Can you rewrite all of these records, putting "field number" wherever "collector number" appears and leaving every other word as it is?

Extracted data entries:
+ + + +

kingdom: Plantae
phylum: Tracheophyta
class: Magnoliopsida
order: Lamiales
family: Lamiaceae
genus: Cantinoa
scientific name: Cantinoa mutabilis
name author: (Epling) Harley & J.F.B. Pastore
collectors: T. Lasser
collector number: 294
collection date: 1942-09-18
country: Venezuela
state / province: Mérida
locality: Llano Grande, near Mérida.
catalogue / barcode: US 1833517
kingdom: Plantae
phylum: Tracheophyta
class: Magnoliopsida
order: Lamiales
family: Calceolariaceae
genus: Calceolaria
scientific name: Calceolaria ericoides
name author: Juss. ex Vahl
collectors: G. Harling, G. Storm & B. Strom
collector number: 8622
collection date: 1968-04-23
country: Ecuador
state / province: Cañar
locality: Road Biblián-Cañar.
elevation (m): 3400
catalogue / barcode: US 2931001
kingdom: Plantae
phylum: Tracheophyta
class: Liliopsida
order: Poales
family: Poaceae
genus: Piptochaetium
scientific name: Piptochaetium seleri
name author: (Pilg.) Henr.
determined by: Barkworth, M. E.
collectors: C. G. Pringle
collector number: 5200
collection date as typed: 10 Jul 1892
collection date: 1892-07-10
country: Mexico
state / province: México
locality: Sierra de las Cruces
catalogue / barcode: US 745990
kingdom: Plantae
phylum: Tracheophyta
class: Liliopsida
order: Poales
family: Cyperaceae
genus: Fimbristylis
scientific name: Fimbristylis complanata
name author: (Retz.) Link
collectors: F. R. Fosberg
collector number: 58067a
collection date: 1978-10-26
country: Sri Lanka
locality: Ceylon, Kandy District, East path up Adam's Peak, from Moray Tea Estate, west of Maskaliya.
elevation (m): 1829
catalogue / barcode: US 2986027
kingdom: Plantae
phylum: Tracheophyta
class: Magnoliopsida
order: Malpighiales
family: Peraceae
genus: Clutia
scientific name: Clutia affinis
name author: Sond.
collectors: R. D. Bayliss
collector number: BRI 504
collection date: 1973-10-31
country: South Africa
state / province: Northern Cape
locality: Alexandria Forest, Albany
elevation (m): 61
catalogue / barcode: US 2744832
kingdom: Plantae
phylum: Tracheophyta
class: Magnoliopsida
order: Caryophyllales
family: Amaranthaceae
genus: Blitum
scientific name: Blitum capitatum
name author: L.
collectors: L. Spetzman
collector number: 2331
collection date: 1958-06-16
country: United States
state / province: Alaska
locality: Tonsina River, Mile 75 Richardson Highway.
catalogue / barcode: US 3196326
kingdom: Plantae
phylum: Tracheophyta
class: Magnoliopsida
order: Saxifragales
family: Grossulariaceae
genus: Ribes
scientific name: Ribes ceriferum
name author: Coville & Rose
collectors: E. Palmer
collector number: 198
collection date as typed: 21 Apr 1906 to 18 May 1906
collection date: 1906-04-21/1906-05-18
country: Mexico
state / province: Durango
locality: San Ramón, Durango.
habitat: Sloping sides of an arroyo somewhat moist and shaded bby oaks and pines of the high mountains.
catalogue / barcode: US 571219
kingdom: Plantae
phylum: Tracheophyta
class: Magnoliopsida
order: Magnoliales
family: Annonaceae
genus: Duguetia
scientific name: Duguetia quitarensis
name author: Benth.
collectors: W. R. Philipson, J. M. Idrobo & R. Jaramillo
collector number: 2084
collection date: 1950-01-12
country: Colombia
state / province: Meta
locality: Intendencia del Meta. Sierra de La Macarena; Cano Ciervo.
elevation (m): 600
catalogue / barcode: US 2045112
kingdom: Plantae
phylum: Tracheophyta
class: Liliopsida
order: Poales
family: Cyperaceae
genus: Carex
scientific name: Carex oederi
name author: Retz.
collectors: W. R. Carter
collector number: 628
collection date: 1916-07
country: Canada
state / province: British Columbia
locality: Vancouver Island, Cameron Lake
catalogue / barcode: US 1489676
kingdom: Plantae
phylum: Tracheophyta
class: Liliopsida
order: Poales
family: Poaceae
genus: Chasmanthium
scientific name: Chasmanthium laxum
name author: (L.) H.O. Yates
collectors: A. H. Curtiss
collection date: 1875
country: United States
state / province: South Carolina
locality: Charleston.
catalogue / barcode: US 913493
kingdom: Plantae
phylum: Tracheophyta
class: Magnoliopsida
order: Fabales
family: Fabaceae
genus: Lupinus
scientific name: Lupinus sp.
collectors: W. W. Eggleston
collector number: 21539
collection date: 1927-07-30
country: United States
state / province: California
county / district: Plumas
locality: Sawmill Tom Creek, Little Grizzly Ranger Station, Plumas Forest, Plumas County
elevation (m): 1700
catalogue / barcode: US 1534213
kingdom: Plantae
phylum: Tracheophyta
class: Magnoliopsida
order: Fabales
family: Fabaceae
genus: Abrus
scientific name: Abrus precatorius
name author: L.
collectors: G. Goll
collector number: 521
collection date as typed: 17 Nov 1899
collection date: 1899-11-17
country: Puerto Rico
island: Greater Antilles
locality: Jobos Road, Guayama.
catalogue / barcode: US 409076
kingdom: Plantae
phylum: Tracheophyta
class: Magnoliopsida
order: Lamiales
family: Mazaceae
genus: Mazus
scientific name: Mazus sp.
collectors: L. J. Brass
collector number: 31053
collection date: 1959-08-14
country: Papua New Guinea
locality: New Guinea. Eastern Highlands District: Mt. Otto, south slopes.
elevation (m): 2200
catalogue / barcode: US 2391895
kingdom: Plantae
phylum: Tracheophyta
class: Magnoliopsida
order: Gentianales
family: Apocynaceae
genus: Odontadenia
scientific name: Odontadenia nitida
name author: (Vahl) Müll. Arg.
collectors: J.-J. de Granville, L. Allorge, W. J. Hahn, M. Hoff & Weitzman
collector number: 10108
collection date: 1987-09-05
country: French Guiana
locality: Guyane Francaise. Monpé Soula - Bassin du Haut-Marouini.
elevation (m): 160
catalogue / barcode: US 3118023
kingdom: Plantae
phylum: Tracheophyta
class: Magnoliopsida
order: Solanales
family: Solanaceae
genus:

+ + + +

• [FINAL RESULT]:
kingdom: Plantae
phylum: Tracheophyta
class: Magnoliopsida
order: Lamiales
family: Lamiaceae
genus: Cantinoa
scientific name: Cantinoa mutabilis
name author: (Epling) Harley & J.F.B. Pastore
collectors: T. Lasser
field number: 294
collection date: 1942-09-18
country: Venezuela
state / province: Mérida
locality: Llano Grande, near Mérida.
catalogue / barcode: US 1833517
kingdom: Plantae
phylum: Tracheophyta
class: Magnoliopsida
order: Lamiales
family: Calceolariaceae
genus: Calceolaria
scientific name: Calceolaria ericoides
name author: Juss. ex Vahl
collectors: G. Harling, G. Storm & B. Strom
field number: 8622
collection date: 1968-04-23
country: Ecuador
state / province: Cañar
locality: Road Biblián-Cañar.
elevation (m): 3400
catalogue / barcode: US 2931001
kingdom: Plantae
phylum: Tracheophyta
class: Liliopsida
order: Poales
family: Poaceae
genus: Piptochaetium
scientific name: Piptochaetium seleri
name author: (Pilg.) Henr.
determined by: Barkworth, M. E.
collectors: C. G. Pringle
field number: 5200
collection date as typed: 10 Jul 1892
collection date: 1892-07-10
country: Mexico
state / province: México
locality: Sierra de las Cruces
catalogue / barcode: US 745990
kingdom: Plantae
phylum: Tracheophyta
class: Liliopsida
order: Poales
family: Cyperaceae
genus: Fimbristylis
scientific name: Fimbristylis complanata
name author: (Retz.) Link
collectors: F. R. Fosberg
field number: 58067a
collection date: 1978-10-26
country: Sri Lanka
locality: Ceylon, Kandy District, East path up Adam's Peak, from Moray Tea Estate, west of Maskaliya.
elevation (m): 1829
catalogue / barcode: US 2986027
kingdom: Plantae
phylum: Tracheophyta
class: Magnoliopsida
order: Malpighiales
family: Peraceae
genus: Clutia
scientific name: Clutia affinis
name author: Sond.
collectors: R. D. Bayliss
field number: BRI 504
collection date: 1973-10-31
country: South Africa
state / province: Northern Cape
locality: Alexandria Forest, Albany
elevation (m): 61
catalogue / barcode: US 2744832
kingdom: Plantae
phylum: Tracheophyta
class: Magnoliopsida
order: Caryophyllales
family: Amaranthaceae
genus: Blitum
scientific name: Blitum capitatum
name author: L.
collectors: L. Spetzman
field number: 2331
collection date: 1958-06-16
country: United States
state / province: Alaska
locality: Tonsina River, Mile 75 Richardson Highway.
catalogue / barcode: US 3196326
kingdom: Plantae
phylum: Tracheophyta
class: Magnoliopsida
order: Saxifragales
family: Grossulariaceae
genus: Ribes
scientific name: Ribes ceriferum
name author: Coville & Rose
collectors: E. Palmer
field number: 198
collection date as typed: 21 Apr 1906 to 18 May 1906
collection date: 1906-04-21/1906-05-18
country: Mexico
state / province: Durango
locality: San Ramón, Durango.
habitat: Sloping sides of an arroyo somewhat moist and shaded bby oaks and pines of the high mountains.
catalogue / barcode: US 571219
kingdom: Plantae
phylum: Tracheophyta
class: Magnoliopsida
order: Magnoliales
family: Annonaceae
genus: Duguetia
scientific name: Duguetia quitarensis
name author: Benth.
collectors: W. R. Philipson, J. M. Idrobo & R. Jaramillo
field number: 2084
collection date: 1950-01-12
country: Colombia
state / province: Meta
locality: Intendencia del Meta. Sierra de La Macarena; Cano Ciervo.
elevation (m): 600
catalogue / barcode: US 2045112
kingdom: Plantae
phylum: Tracheophyta
class: Liliopsida
order: Poales
family: Cyperaceae
genus: Carex
scientific name: Carex oederi
name author: Retz.
collectors: W. R. Carter
field number: 628
collection date: 1916-07
country: Canada
state / province: British Columbia
locality: Vancouver Island, Cameron Lake
catalogue / barcode: US 1489676
kingdom: Plantae
phylum: Tracheophyta
class: Liliopsida
order: Poales
family: Poaceae
genus: Chasmanthium
scientific name: Chasmanthium laxum
name author: (L.) H.O. Yates
collectors: A. H. Curtiss
collection date: 1875
country: United States
state / province: South Carolina
locality: Charleston.
catalogue / barcode: US 913493
kingdom: Plantae
phylum: Tracheophyta
class: Magnoliopsida
order: Fabales
family: Fabaceae
genus: Lupinus
scientific name: Lupinus sp.
collectors: W. W. Eggleston
field number: 21539
collection date: 1927-07-30
country: United States
state / province: California
county / district: Plumas
locality: Sawmill Tom Creek, Little Grizzly Ranger Station, Plumas Forest, Plumas County
elevation (m): 1700
catalogue / barcode: US 1534213
kingdom: Plantae
phylum: Tracheophyta
class: Magnoliopsida
order: Fabales
family: Fabaceae
genus: Abrus
scientific name: Abrus precatorius
name author: L.
collectors: G. Goll
field number: 521
collection date as typed: 17 Nov 1899
collection date: 1899-11-17
country: Puerto Rico
island: Greater Antilles
locality: Jobos Road, Guayama.
catalogue / barcode: US 409076
kingdom: Plantae
phylum: Tracheophyta
class: Magnoliopsida
order: Lamiales
family: Mazaceae
genus: Mazus
scientific name: Mazus sp.
collectors: L. J. Brass
field number: 31053
collection date: 1959-08-14
country: Papua New Guinea
locality: New Guinea. Eastern Highlands District: Mt. Otto, south slopes.
elevation (m): 2200
catalogue / barcode: US 2391895
kingdom: Plantae
phylum: Tracheophyta
class: Magnoliopsida
order: Gentianales
family: Apocynaceae
genus: Odontadenia
scientific name: Odontadenia nitida
name author: (Vahl) Müll. Arg.
collectors: J.-J. de Granville, L. Allorge, W. J. Hahn, M. Hoff & Weitzman
field number: 10108
collection date: 1987-09-05
country: French Guiana
locality: Guyane Francaise. Monpé Soula - Bassin du Haut-Marouini.
elevation (m): 160
catalogue / barcode: US 3118023
kingdom: Plantae
phylum: Tracheophyta
class: Magnoliopsida
order: Solanales
family: Solanaceae
genus:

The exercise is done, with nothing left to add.